_WORK REQUIRED_: From the listing below, copy each line where "through" occurs.

_DATA SUPPLIED_:
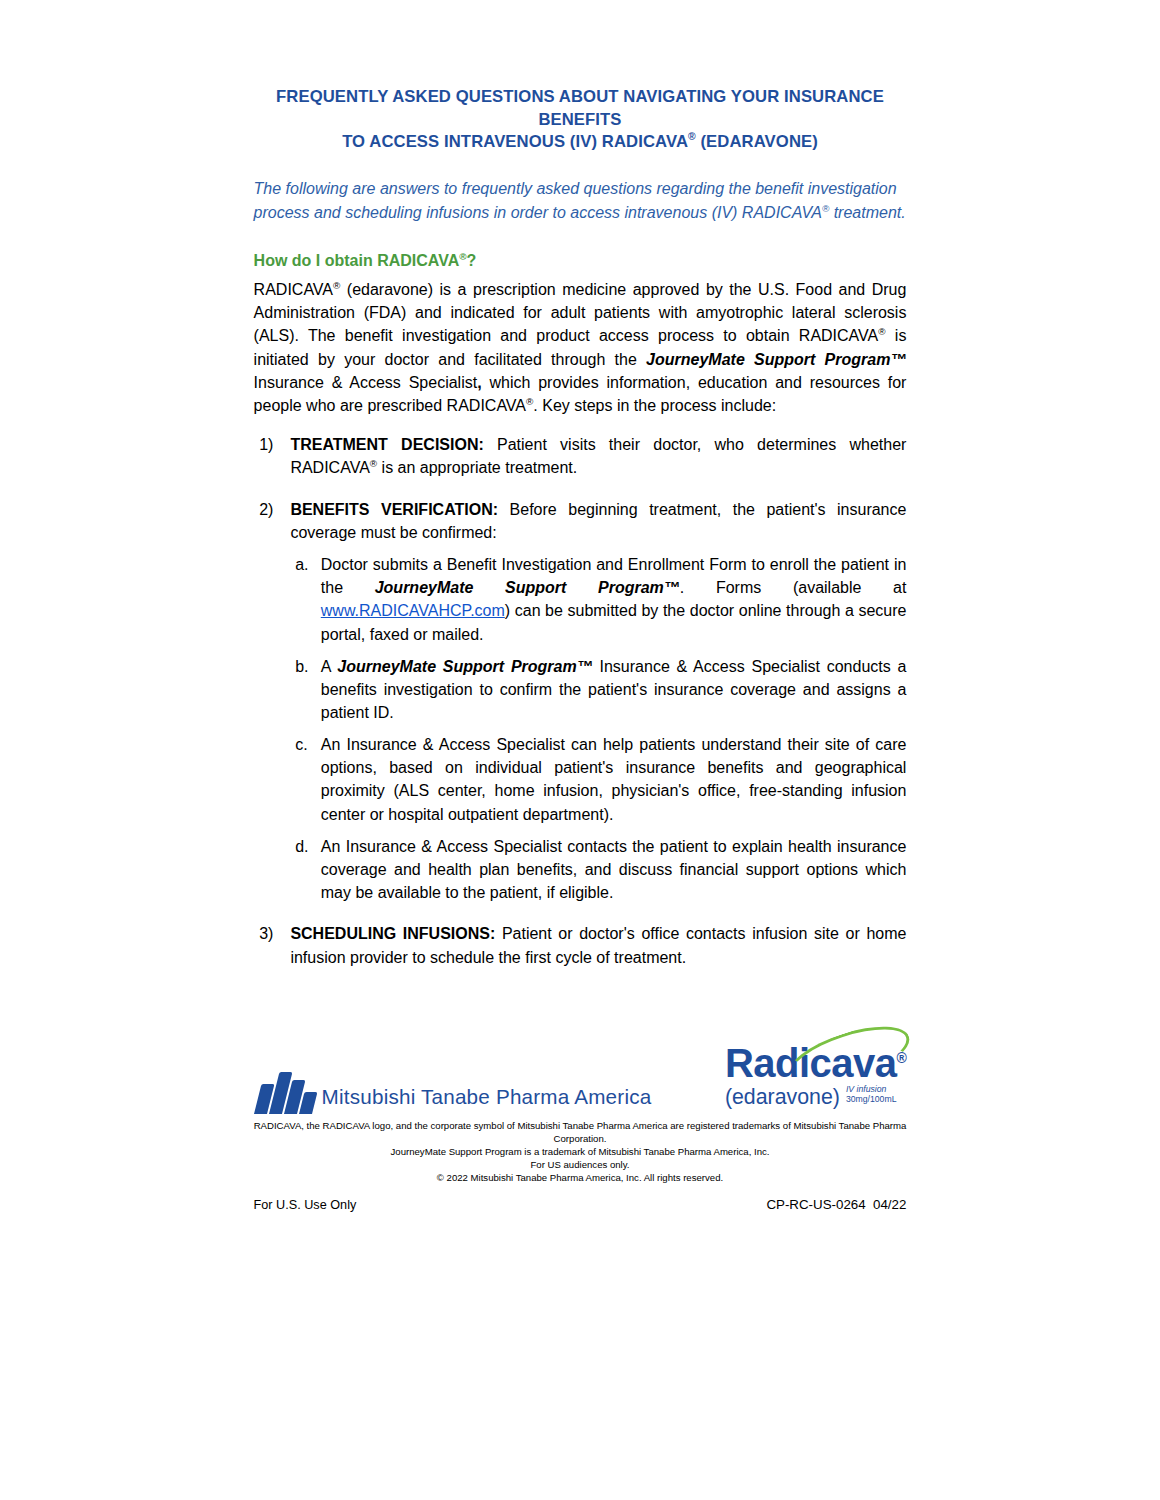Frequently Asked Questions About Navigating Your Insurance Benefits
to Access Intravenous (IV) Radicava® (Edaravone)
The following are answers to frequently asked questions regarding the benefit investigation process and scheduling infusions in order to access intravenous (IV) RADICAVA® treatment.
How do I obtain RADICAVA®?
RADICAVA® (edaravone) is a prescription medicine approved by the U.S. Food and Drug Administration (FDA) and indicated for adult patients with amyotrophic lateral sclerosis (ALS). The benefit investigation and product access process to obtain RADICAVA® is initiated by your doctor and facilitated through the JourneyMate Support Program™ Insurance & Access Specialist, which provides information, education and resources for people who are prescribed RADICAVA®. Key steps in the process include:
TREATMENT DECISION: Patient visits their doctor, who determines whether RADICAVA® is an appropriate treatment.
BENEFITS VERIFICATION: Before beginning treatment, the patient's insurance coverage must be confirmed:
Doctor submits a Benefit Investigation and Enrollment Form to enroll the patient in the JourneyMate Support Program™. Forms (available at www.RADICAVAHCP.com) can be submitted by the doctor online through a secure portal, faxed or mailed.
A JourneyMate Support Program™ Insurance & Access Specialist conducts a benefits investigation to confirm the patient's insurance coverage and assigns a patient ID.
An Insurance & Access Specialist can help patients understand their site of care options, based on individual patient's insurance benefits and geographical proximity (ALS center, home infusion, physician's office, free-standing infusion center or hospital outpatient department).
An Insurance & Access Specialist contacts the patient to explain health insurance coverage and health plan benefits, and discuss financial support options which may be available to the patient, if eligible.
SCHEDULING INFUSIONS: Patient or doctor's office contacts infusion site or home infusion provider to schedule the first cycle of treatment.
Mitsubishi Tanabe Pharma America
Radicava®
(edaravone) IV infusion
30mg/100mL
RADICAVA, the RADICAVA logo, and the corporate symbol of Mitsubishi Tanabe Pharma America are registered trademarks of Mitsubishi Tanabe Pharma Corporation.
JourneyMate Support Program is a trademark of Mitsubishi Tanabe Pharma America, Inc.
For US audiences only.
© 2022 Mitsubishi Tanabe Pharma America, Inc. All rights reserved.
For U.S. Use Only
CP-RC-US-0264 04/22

_RESULT FOR THIS TASK_:
RADICAVA® (edaravone) is a prescription medicine approved by the U.S. Food and Drug Administration (FDA) and indicated for adult patients with amyotrophic lateral sclerosis (ALS). The benefit investigation and product access process to obtain RADICAVA® is initiated by your doctor and facilitated through the JourneyMate Support Program™ Insurance & Access Specialist, which provides information, education and resources for people who are prescribed RADICAVA®. Key steps in the process include:
Doctor submits a Benefit Investigation and Enrollment Form to enroll the patient in the JourneyMate Support Program™. Forms (available at www.RADICAVAHCP.com) can be submitted by the doctor online through a secure portal, faxed or mailed.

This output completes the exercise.